### Metin
----------
Oyunun seviye atlama sistemi iki ayaklı çalışıyor. İlk olarak klasik hayat puanı, saldırı, dayanıklılık gibi statlara birer puan veriyoruz. Diğer taraftaysa her yeni seviyede yeni inşa malzemeleri açılıyor. Sadece yapı olarak değil Pal’ları efektif şekilde kullanmak için de bu teknoloji puanlarını harcamanız gerekiyor. Örneğin yukarıda anlattığım lav silahına dönüşen tilki için bir adet askı yapıp kucağa asmaya hazır hale getirmelisiniz. Esas önemli olanlarsa binek Pal’ların eyerlerini yaratmalısınız. Bineklerle beraber korkunç kitle imha silahına dönüşen Pal’lar da mevcut. Kucağına bir minigun alıp etrafı tarıyan bir Pal'ın sırtına binip kaos yaratabilirsiniz. Bu Pal’ları boss dövüşlerinde efektif bir şekilde değiştirip değiştirip kullanarak da büyük avantaj elde edebilirsiniz.
----------
### Gösterilen veriler

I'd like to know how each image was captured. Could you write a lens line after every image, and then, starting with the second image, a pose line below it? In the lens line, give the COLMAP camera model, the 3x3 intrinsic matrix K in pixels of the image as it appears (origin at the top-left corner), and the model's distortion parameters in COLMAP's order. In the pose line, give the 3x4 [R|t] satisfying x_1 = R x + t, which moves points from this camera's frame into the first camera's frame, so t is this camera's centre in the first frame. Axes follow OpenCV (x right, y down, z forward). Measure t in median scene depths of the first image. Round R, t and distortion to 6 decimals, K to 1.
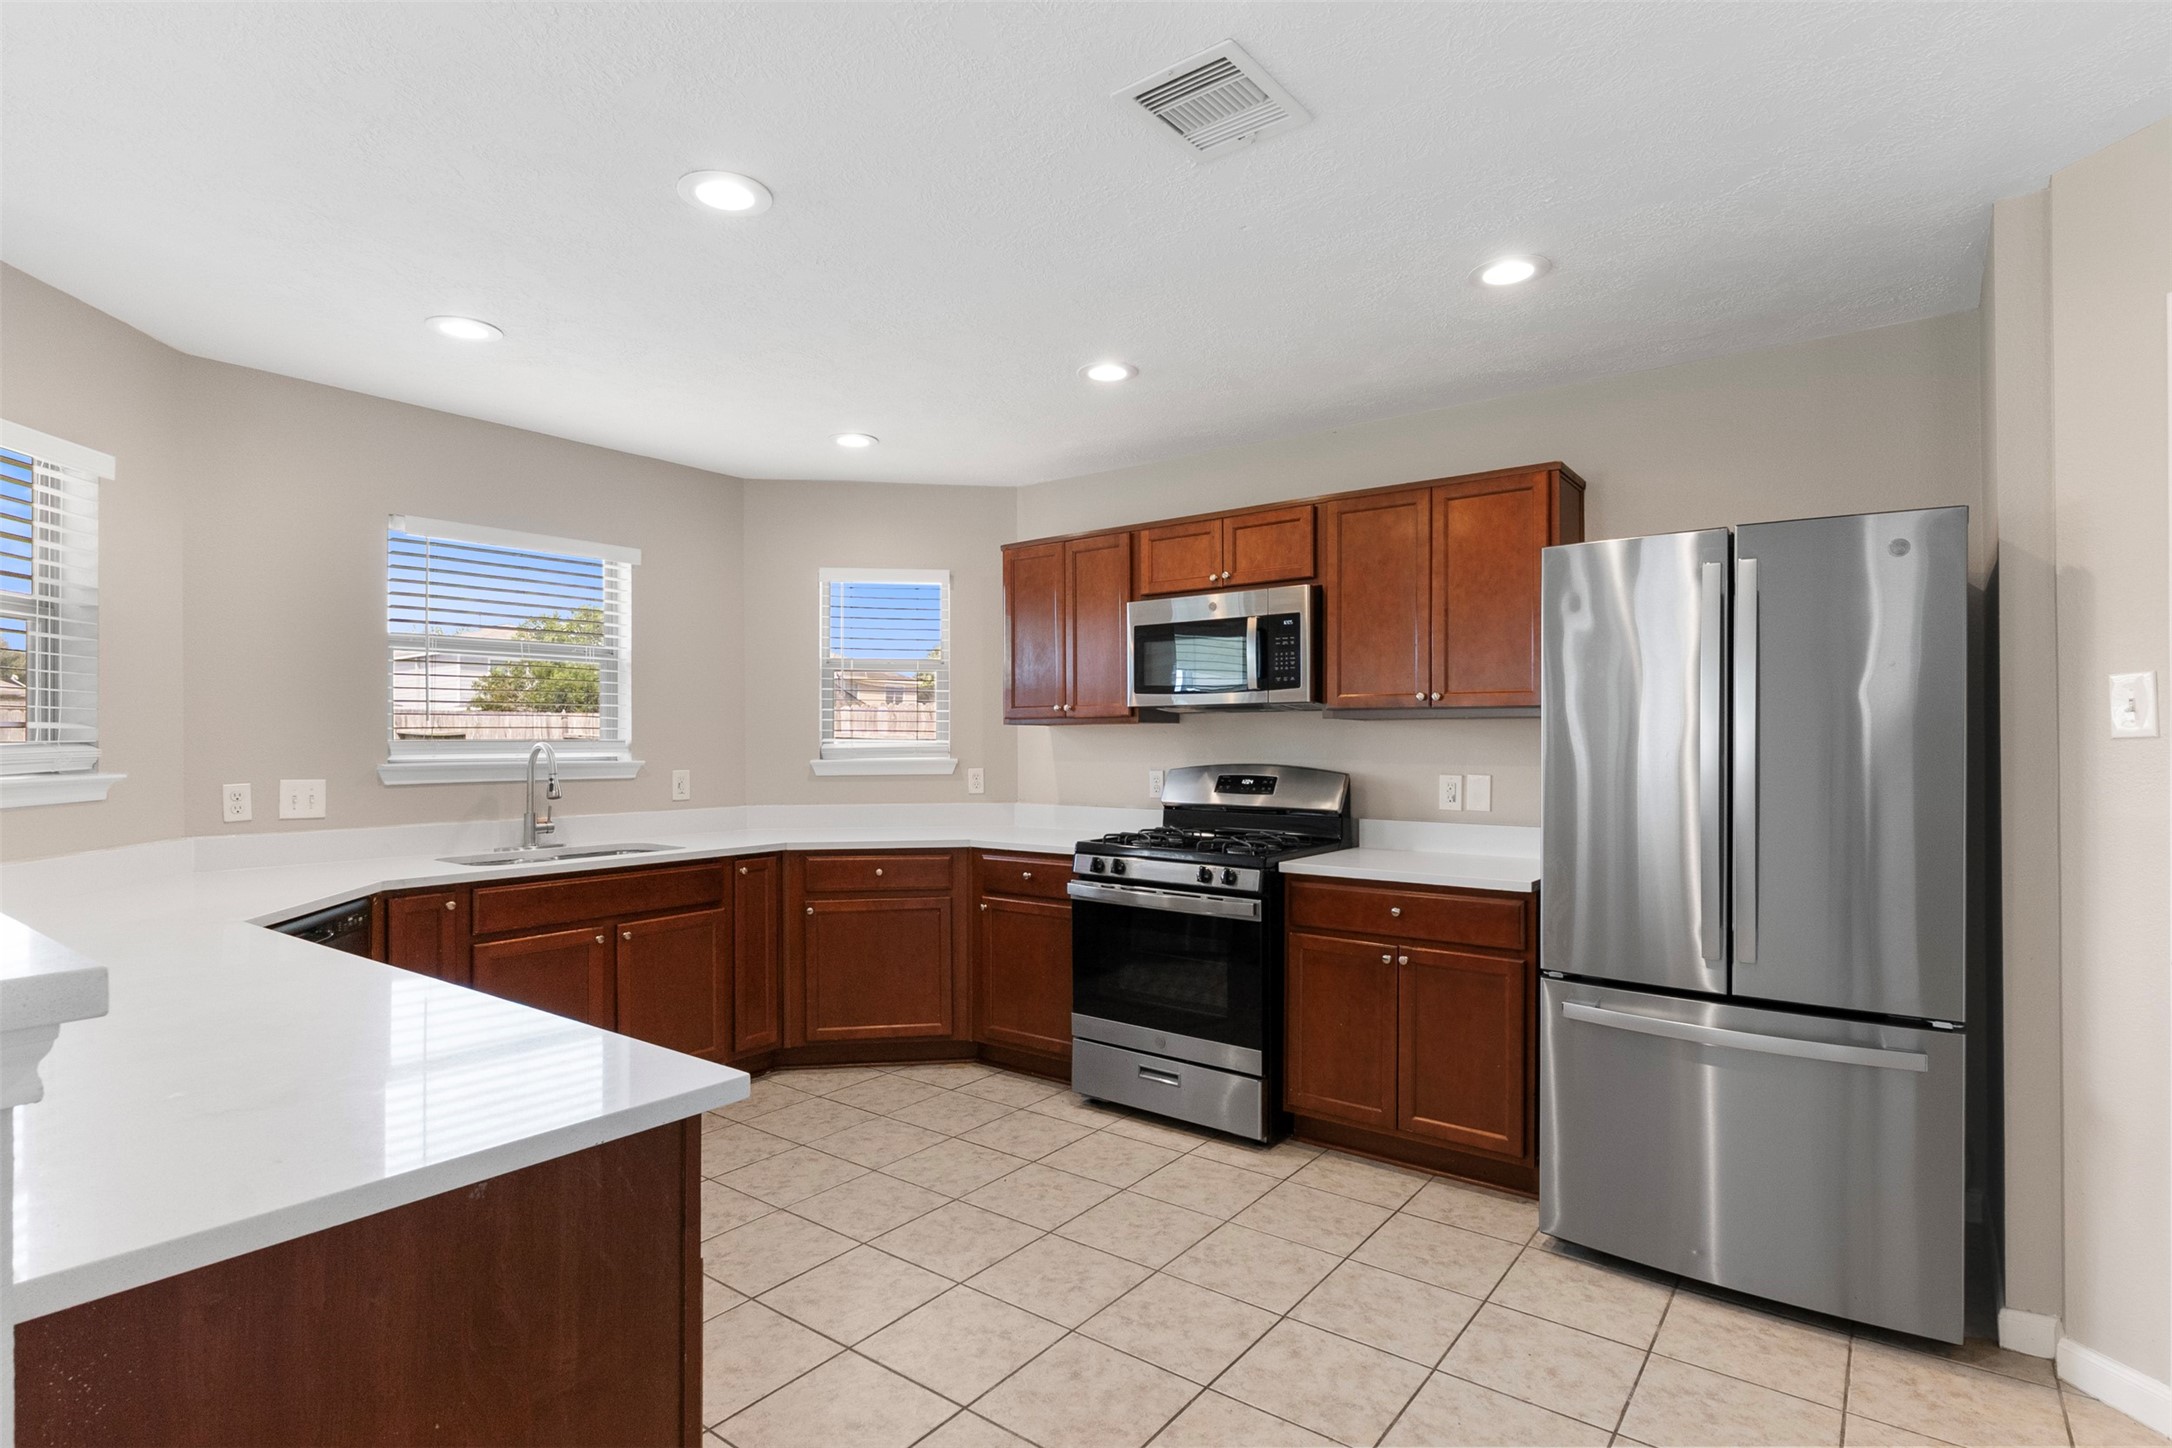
----------
Oyunun seviye atlama sistemini anlatan metinde "Oyunun seviye atlama" ile başlayıp "avantaj elde edebilirsiniz." ifadesine kadar süren bölümü, "boss" ifadesini "patron" ile değiştirerek yeniden yazın.

### Çıktı
Oyunun seviye atlama sistemi iki ayaklı çalışıyor. İlk olarak klasik hayat puanı, saldırı, dayanıklılık gibi statlara birer puan veriyoruz. Diğer taraftaysa her yeni seviyede yeni inşa malzemeleri açılıyor. Sadece yapı olarak değil Pal’ları efektif şekilde kullanmak için de bu teknoloji puanlarını harcamanız gerekiyor. Örneğin yukarıda anlattığım lav silahına dönüşen tilki için bir adet askı yapıp kucağa asmaya hazır hale getirmelisiniz. Esas önemli olanlarsa binek Pal’ların eyerlerini yaratmalısınız. Bineklerle beraber korkunç kitle imha silahına dönüşen Pal’lar da mevcut. Kucağına bir minigun alıp etrafı tarıyan bir Pal'ın sırtına binip kaos yaratabilirsiniz. Bu Pal’ları patron dövüşlerinde efektif bir şekilde değiştirip değiştirip kullanarak da büyük avantaj elde edebilirsiniz.